En lugar de relatar aquí el diálogo que siguió, prefiero proponerle al lector un ejercicio: trate de imaginar cómo sería la situación en que un docente “impone su opinión”. Ahora bien, ¿se imagina usted a un docente hablando de la desaparición de Santiago Maldonado como una escena en que impone su opinión? ¿Es verosímil suponer que dicho docente luego de decir lo que piensa, prohibirá a sus alumnos exponer su parecer?

Creo que allí se instaló un mito, incluso una falacia. Intuyo, pues, que lo más notable no es que un docente hable de este asunto sino por qué, cuando surge este tema, se dispara el fantasma de los docentes que imponen su opinión. Veámoslo desde otro ángulo: ¿por qué a nadie se le ocurre denunciar que un docente impone su opinión cuando dicta clases sobre Lavalle, la geografía patagónica, la Constitución o sobre las propiedades del triángulo escaleno? El docente dirá lo que piensa, lo qué él piensa, pero será irracional homologar ese acto con imponer una opinión. 

¿Dónde están? 

En las Coplas a la muerte del Maestro Don Rodrigo, Jorge Manrique dice “que aunque la vida perdió, dejonos harto consuelo su memoria”. Esta combinación de pérdida, sentimiento de orfandad, recuerdo y consuelo, ha dado lugar a la temática literaria del Ubi sunt? (¿Dónde están?) que reúne obras en las que sus autores expresan el dolor por los que ya no están y de quienes solo nos quedan sus nombres. Algo de este espíritu también intentó plasmar Umberto Eco, en El nombre de la rosa, cuando cierra su obra con una frase latina: “Stat rosa pristina nomine, nomina nuda tenemos” (“la rosa prístina están en el nombre, solo tenemos los nombres desnudos”). Se trata, pues, de textos que ponen de manifiesto, a la vez, cierta tristeza y el reconocimiento de la diferencia entre el presente y el pasado. 

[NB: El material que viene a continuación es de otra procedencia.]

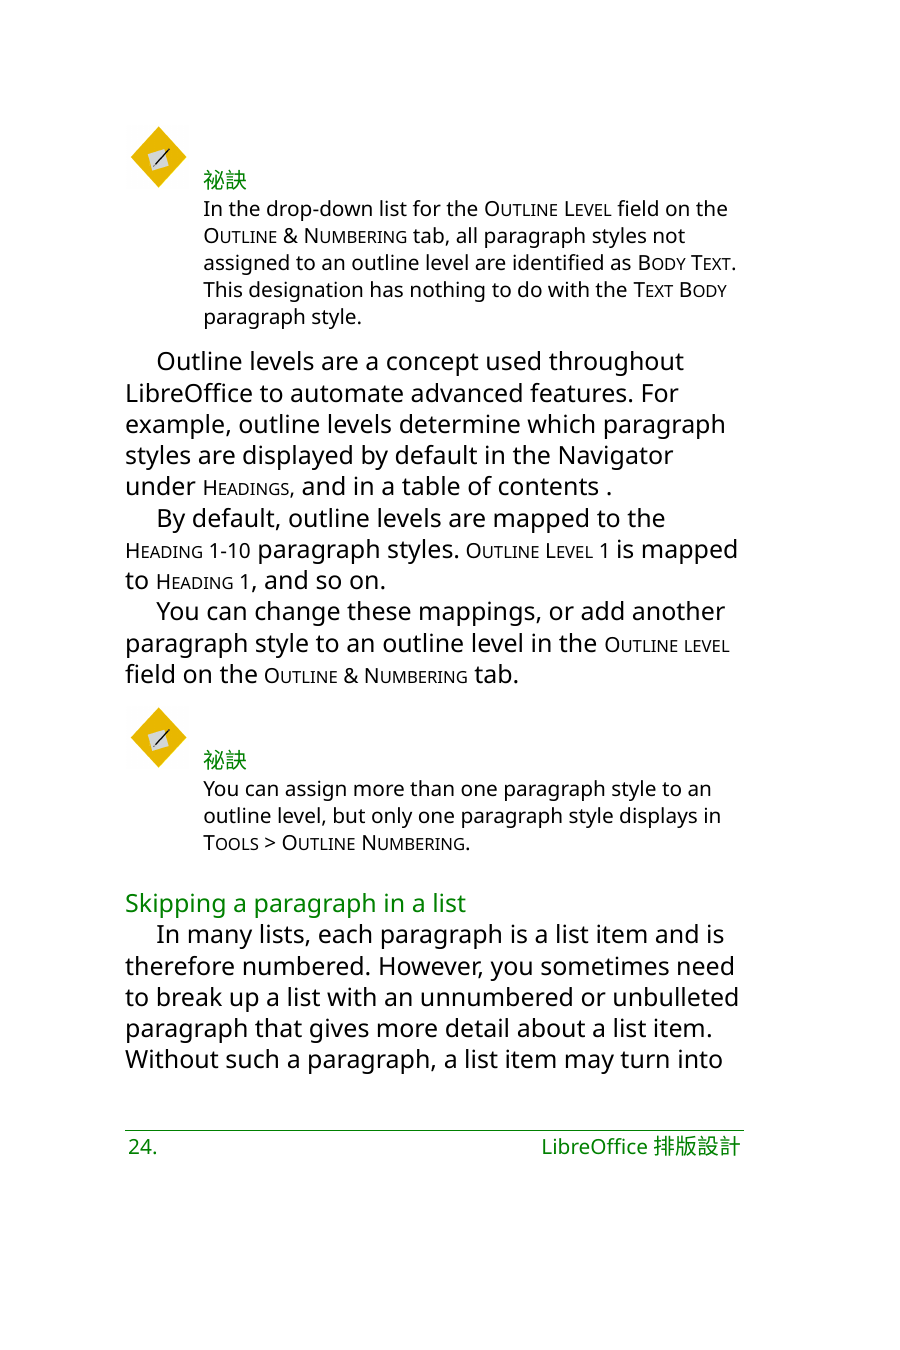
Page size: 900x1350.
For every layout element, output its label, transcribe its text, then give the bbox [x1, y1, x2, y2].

picture [126, 706, 189, 769]
subtitle Skipping a paragraph in a list [125, 887, 744, 919]
picture [126, 125, 189, 189]
text In many lists, each paragraph is a list item and is therefore numbered. However, you sometimes need to break up a list with an unnumbered or unbulleted paragraph that gives more detail about a list item. Without such a paragraph, a list item may turn into [125, 919, 744, 1075]
text In the drop-down list for the Outline Level field on the Outline & Numbering tab, all paragraph styles not assigned to an outline level are identified as Body Text. This designation has nothing to do with the Text Body paragraph style. [203, 195, 744, 330]
list 祕訣 [125, 125, 744, 195]
list 祕訣 [125, 705, 744, 775]
text You can assign more than one paragraph style to an outline level, but only one paragraph style displays in Tools > Outline Numbering. [203, 775, 744, 856]
text Outline levels are a concept used throughout LibreOffice to automate advanced features. For example, outline levels determine which paragraph styles are displayed by default in the Navigator under Headings, and in a table of contents . [125, 346, 744, 502]
text By default, outline levels are mapped to the Heading 1-10 paragraph styles. Outline Level 1 is mapped to Heading 1, and so on. [125, 502, 744, 596]
text You can change these mappings, or add another paragraph style to an outline level in the Outline level field on the Outline & Numbering tab. [125, 596, 744, 689]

Dónde está Santiago Maldonado es la pregunta por lo que le hicieron a él y el reclamo por su aparición con vida. Y es un interrogante que se expande, que busca preservar nuestros ideales colectivos sobre la vida, la verdad, el amor y la justicia.

Sin duda, también es una pregunta que se inscribe en la historia trágica de nuestro país, una pregunta que antepone la ternura a la crueldad, pues sin aquélla el camino inevitable es la injusticia, el desamparo y la irracionalidad. 

* Doctor en Psicología. Psicoanalista. Autor de los libros Psicoanálisis del discurso político (Ed. Lugar) y Trabajo y Subjetividad (Ed. Psicolibro).